**Petunjuk Pengerjaan**:
**A.** Apa wasiat khatib kepada dirinya sendiri dan jamaah dalam khutbah tentang kesalehan sebagai penangkal korupsi?
**B.** Sebutkan semua ranah kehidupan yang dicakup pengertian takwa menurut khutbah tentang kesalehan sebagai penangkal korupsi.
**C.** Teruskan khutbah tentang kesalehan sebagai penangkal korupsi mulai dari bagian yang terakhir dimuat.

**Teks yang Disediakan**:

>>

Minggu, 15 Juni 2014

KESALEHAN INDIVIDUAL DAN SOSIAL SEBAGAI PENANGKAL PERILAKU KORUPSI



KESALEHAN INDIVIDUAL DAN SOSIAL SEBAGAI PENANGKAL PERILAKU KORUPSI
Jum'at, 22 September 2006 16:54 WIB

اَ لْحَمْدُ ِلله ِاَّلذِيْ اَنْعَمَناَ بِنِعْمَةِ اْلإ ِ يْمَانِ وَاْلإِسْلاَمِ وَ بِشَرِيْعَةِ نَبِيِّنَامُحَمَّدٍ صَلىَّ الله ُعَلَيْهِ وَسَلَّمَ ، أَشْهَدُ أَنْ لاَ إِلَه إلاَّ الله وَحْدَهُ لاَ شَرِيْكَ لَهُ وَأَشْهَدُ أَنَّ مُحَمَّدًا عَبْدُهُ وَ رَسُوْلُهُ . اَللَّهُمَّ صَلِّ عَلَىسَيِّدِنَا مُحَمَّدٍ النَِّبيِّّ اْلأُ مِّيِّ وَ عَلَى آلِهِ وَ صَحْبِهِ وَجَمِيْعِ أُمَّتِهِ وسَلَّمَ. أَعُوْذُ بِاللهِ مِنَ الشَّيْطَانِ الرَّجِيْمِ بِسْمِ اللهِ الَّرْحمنِ الَّرحِيْمِ هُوَ الَّذِي جَعَلَكُمْ خَلاَ ئِفَ فِي ْالأَ رْضِ فَمَنْ كَفَرَ فَعَلَيْهِ كُفْرُهُ وَلاَ يَزِيْدُ الْكَافِرِيْنَ كُفْرُهُمْ عِنْدَ رَبِّهِمْ إِلاَّ مَقْتًا وَلاَ يَزِيدُ الْكَافِرِينَ كُفْرُهُمْ إِلاَّ خَسَارًا. أَمَّابَعْدُ ،  فَيَاعِبَادَالله أُوْصِيْكُمْ وَنَفْسِيْ بِتَقْوَ ىاللهِ فَقَدْ فَازَ اْلمُتَّقُوْنَ.
Hadirin jama’ah Jum’at yang dimulyakan Allah Swt. 
Segala puji dan syukur bagi Allah Swt., Tuhan yang telah senantiasa melimpahkan rahmat dan karunia-Nya bagi seluruh makhluk-Nya. Shalawat dan salam semoga selalu tercurahkan kepada junjungan kita Nabi Muhammad Saw., keluarga, sahabat, serta umatnya yang setia mengikuti ajarannya.
Dalam kesempatan khutbah kali ini, khatib berwasiat kepada diri sendiri maupun jama’ah sekalian, marilah kita senantiasa meningkatkan kualitas ketakwaan kepada Allah Swt. Takwa dalam pengertian yang seluas-luasnya, baik dalam kehidupan pribadi, keluarga, sosial kemasyarakatan, maupun dalam kehidupan berbangsa dan bernegara.

<<

**Data yang Disediakan**:

>>

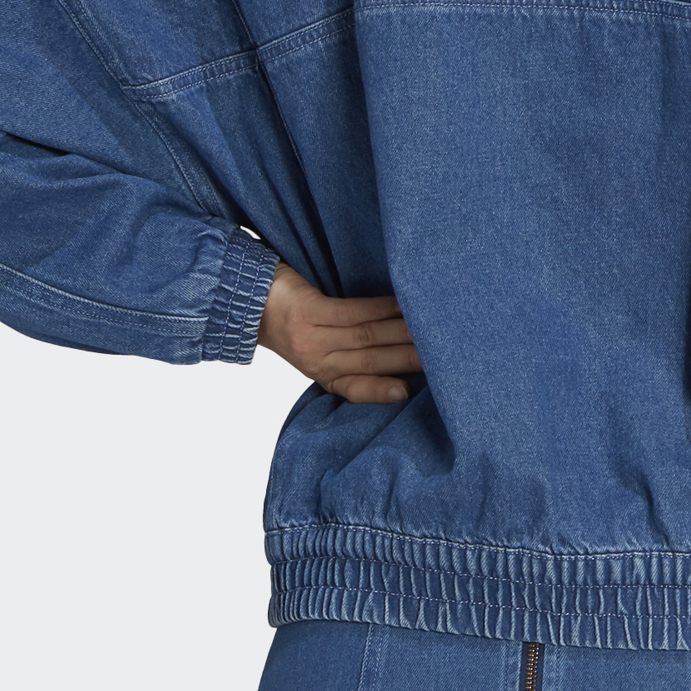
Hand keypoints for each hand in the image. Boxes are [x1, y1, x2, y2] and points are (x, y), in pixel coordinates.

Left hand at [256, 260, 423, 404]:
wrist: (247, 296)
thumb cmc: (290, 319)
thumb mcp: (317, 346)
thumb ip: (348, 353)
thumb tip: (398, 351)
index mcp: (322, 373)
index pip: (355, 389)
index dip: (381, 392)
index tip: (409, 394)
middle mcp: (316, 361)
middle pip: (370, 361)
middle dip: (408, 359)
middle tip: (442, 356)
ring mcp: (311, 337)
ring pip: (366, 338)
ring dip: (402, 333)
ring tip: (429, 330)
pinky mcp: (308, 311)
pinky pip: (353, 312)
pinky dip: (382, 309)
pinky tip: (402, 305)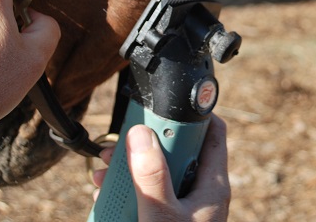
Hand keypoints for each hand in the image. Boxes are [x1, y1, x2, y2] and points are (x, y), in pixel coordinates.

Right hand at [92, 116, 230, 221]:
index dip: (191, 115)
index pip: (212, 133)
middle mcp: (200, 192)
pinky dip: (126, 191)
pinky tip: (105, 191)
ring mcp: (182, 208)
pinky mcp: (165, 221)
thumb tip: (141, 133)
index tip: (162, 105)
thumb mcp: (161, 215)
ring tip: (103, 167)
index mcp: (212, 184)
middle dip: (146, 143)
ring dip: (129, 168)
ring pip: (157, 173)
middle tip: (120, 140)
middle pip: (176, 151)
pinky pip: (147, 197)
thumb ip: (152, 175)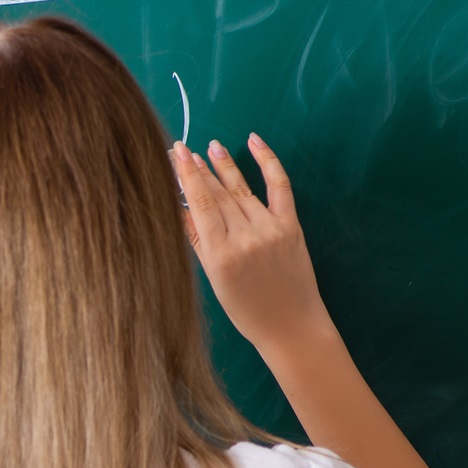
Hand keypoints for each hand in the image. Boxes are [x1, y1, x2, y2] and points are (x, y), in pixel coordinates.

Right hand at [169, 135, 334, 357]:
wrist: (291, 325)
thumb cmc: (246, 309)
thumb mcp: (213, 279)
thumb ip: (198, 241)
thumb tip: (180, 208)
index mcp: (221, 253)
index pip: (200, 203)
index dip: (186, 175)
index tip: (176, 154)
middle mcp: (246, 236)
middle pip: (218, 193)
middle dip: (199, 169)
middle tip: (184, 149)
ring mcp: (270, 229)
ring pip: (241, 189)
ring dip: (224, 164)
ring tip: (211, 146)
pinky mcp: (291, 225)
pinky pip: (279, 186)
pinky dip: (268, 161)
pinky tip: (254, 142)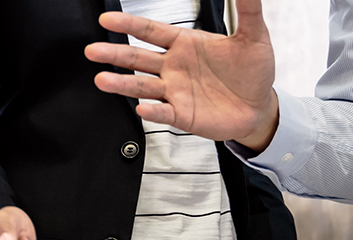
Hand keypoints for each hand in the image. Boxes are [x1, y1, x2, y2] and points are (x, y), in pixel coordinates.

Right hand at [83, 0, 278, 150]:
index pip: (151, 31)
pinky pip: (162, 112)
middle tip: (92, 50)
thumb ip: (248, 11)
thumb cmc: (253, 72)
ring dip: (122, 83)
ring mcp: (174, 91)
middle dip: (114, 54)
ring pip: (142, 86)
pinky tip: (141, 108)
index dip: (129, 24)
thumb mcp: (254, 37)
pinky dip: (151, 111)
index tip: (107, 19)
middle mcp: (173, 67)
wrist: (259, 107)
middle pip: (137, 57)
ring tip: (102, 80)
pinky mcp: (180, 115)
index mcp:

<<

**Jawaban Per Nomor**:
**A.** Senantiasa meningkatkan kualitas ketakwaan kepada Allah Swt.

**B.**
- Kehidupan pribadi
- Keluarga
- Sosial kemasyarakatan
- Kehidupan berbangsa dan bernegara

**C.**
Hadirin jama’ah Jum’at yang dimulyakan Allah Swt. 
 Allah Swt. berfirman:
وَمَا خَلَقْتُ الْجِنَّ وَاْلإ ِنْسَ إِلاَّلِيَعْبُدُونِ.


Dan Aku tidak menciptakan jin dan manusia melainkan supaya mereka menyembah-Ku. (QS. Adz-Dzâriyât [51]: 56)
Ayat tersebut memberi pengertian bahwa, satu-satunya tujuan diciptakannya jin maupun manusia adalah beribadah kepada Allah. Ibadah yang dimaksud di sini adalah ibadah dalam pengertian yang seluas-luasnya. Kata ibâdah yang berarti menyembah mempunyai akar yang sama dengan kata ‘abdun yang berarti hamba atau budak. Oleh karena itu, ibadah berarti pengabdian total kepada Allah Swt. Ibadah merupakan ekspresi ketaatan manusia terhadap Penciptanya dalam seluruh aspek kehidupannya.
Manusia adalah hamba Allah (‘abd Allâh). Dalam posisi ini, maka seluruh gerak dan langkah kehidupan manusia seharusnya semata-mata diorientasikan untuk mengikuti segenap perintah-Nya, dan menjauhi segala larangan-Nya. Dalam ayat lain, Allah Swt. berfirman:
...اعْبُدُوا الله َ وَاتَّقُوهُ ذَالِكُمْ خَيْرٌ لَكُمْ إِنْ كُنْتُمْ تَعْلَمُونَ.
 Sembahlah olehmu Allah dan bertakwalah kepada-Nya. Yang demikian itu adalah lebih baik bagimu, jika kamu mengetahui. (QS. Al-‘Ankabût [29]: 16)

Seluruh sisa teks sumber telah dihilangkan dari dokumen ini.